Portrait. Co-présidente du groupe de travail sur les sciences du climat du GIEC, la climatologue Valérie Masson-Delmotte se confie sur son histoire, ses engagements, ses craintes et ses espoirs.
La tête dans les nuages et les pieds sur terre. Voilà peut-être une maxime pour résumer le parcours de Valérie Masson-Delmotte. Au Commissariat à l'énergie atomique et aux énergies alternatives (CEA) de Saclay, dans un bureau suranné à la décoration minimaliste, la climatologue nous reçoit. Les dossiers s'empilent sur l'étagère, à quelques jours de l'ouverture de la COP24. Seule fantaisie au milieu des livres scientifiques austères, cet autocollant de mammouth, offert par ses filles et collé sur son ordinateur.
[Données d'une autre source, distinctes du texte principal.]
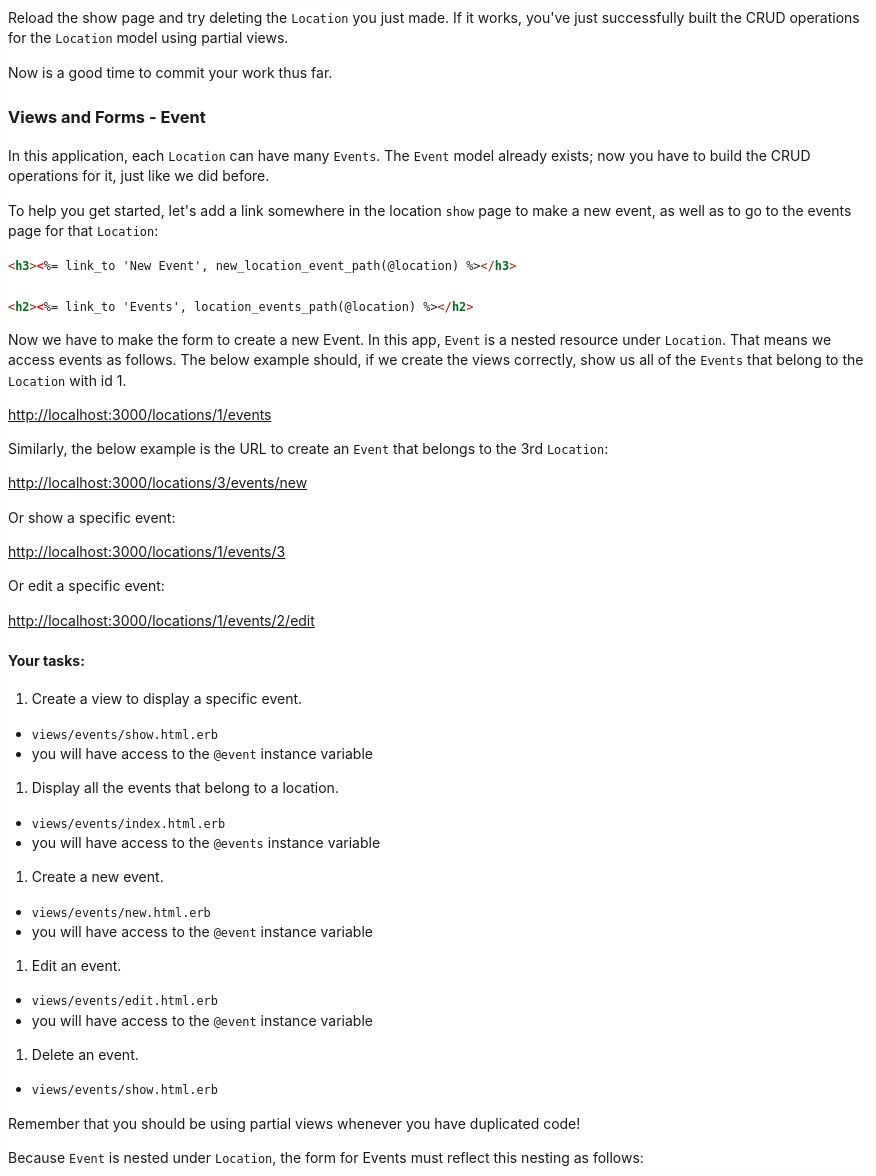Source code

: Reload the show page and try deleting the `Location` you just made. If it works, you've just successfully built the CRUD operations for the `Location` model using partial views.

Now is a good time to commit your work thus far.

### Views and Forms - Event

In this application, each `Location` can have many `Events`. The `Event` model already exists; now you have to build the CRUD operations for it, just like we did before.

To help you get started, let's add a link somewhere in the location `show` page to make a new event, as well as to go to the events page for that `Location`:

```html
<h3><%= link_to 'New Event', new_location_event_path(@location) %></h3>

<h2><%= link_to 'Events', location_events_path(@location) %></h2>
```

Now we have to make the form to create a new Event. In this app, `Event` is a nested resource under `Location`. That means we access events as follows. The below example should, if we create the views correctly, show us all of the `Events` that belong to the `Location` with id 1.

<http://localhost:3000/locations/1/events>

Similarly, the below example is the URL to create an `Event` that belongs to the 3rd `Location`:

<http://localhost:3000/locations/3/events/new>

Or show a specific event:

<http://localhost:3000/locations/1/events/3>

Or edit a specific event:

<http://localhost:3000/locations/1/events/2/edit>

#### Your tasks:
1. Create a view to display a specific event.
  * `views/events/show.html.erb`
  * you will have access to the `@event` instance variable
1. Display all the events that belong to a location.
  * `views/events/index.html.erb`
  * you will have access to the `@events` instance variable
1. Create a new event.
  * `views/events/new.html.erb`
  * you will have access to the `@event` instance variable
1. Edit an event.
  * `views/events/edit.html.erb`
  * you will have access to the `@event` instance variable
1. Delete an event.
  * `views/events/show.html.erb`

Remember that you should be using partial views whenever you have duplicated code!

Because `Event` is nested under `Location`, the form for Events must reflect this nesting as follows:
Docteure en physique, diplômée de l'école Centrale à Paris, climatologue, chercheuse au Laboratoire des sciences du climat et de l'environnement du CEA, co-présidente du groupe de travail sur les sciences du climat du Groupe d'experts intergouvernemental sur l'évolution du climat (GIEC), le C.V de cette scientifique de 47 ans est aussi long que sa passion pour la planète est grande. Alors comment se forge une vocation comme la sienne ?
Grands écarts
Le destin de la climatologue se construit grâce à des obsessions de jeunesse qui chez Valérie Masson-Delmotte prennent racine dans sa Lorraine natale, à Nancy. "Enfant, j'avais une grande curiosité pour l'archéologie. Et puis _j’ai passé pas mal de temps à rêver en regardant les nuages__. C’est peut-être un fil conducteur par rapport à mon activité de recherche en science du climat. Les nuages sont surprenants, jamais identiques. Comment ça marche, comment ça se forme, comment ça se déplace ? Quel est leur lien avec les vents, la circulation de l’atmosphère ?_" Son destin semble avancer par des grands écarts successifs : l'archéologie et l'atmosphère ; une enfance en ville et la passion pour la nature, un avenir professionnel tout tracé et une bifurcation inattendue. "Il y a cette découverte décisive, se souvient-elle. Un journal de vulgarisation scientifique dans le Centre de documentation de mon lycée. Cette revue faisait sa Une sur le climat. Ce devait être en 1986. Il était question des travaux sur les glaces de l’Antarctique et de l’évolution de la concentration de gaz à effet de serre dans l’atmosphère qui était une rupture par rapport aux évolutions passées. J’y ai découvert également les premiers travaux français de modélisation du climat. Ce journal, je l’ai gardé. Et quand je suis partie faire mes études d’ingénieur, je l’avais avec moi. Quand j’étais étudiante, j’ai perdu mon frère. Il était plus jeune que moi. Il a eu un cancer. Je me suis alors interrogée sur ce que je voulais faire de ma vie. Quand on est étudiant, en particulier en école d’ingénieur, c’est un peu comme une rivière qui vous porte. Mais parfois on décide de ne pas suivre le fil de l’eau et d’emprunter un chemin différent." Elle ne sera pas ingénieure mais physicienne, spécialiste du climat. Pour ce faire, elle cherche un stage dans un laboratoire de recherche. Elle n'a aucun contact dans ce milieu. Alors elle rouvre son journal, celui qui l'accompagne depuis le lycée : "J’ai donc sollicité les personnes qui étaient interrogées dans ce journal, dont la publication remontait à plusieurs années. Avant internet c’était un peu un travail de détective pour trouver les coordonnées", sourit-elle. Elle fait ainsi son entrée au CEA.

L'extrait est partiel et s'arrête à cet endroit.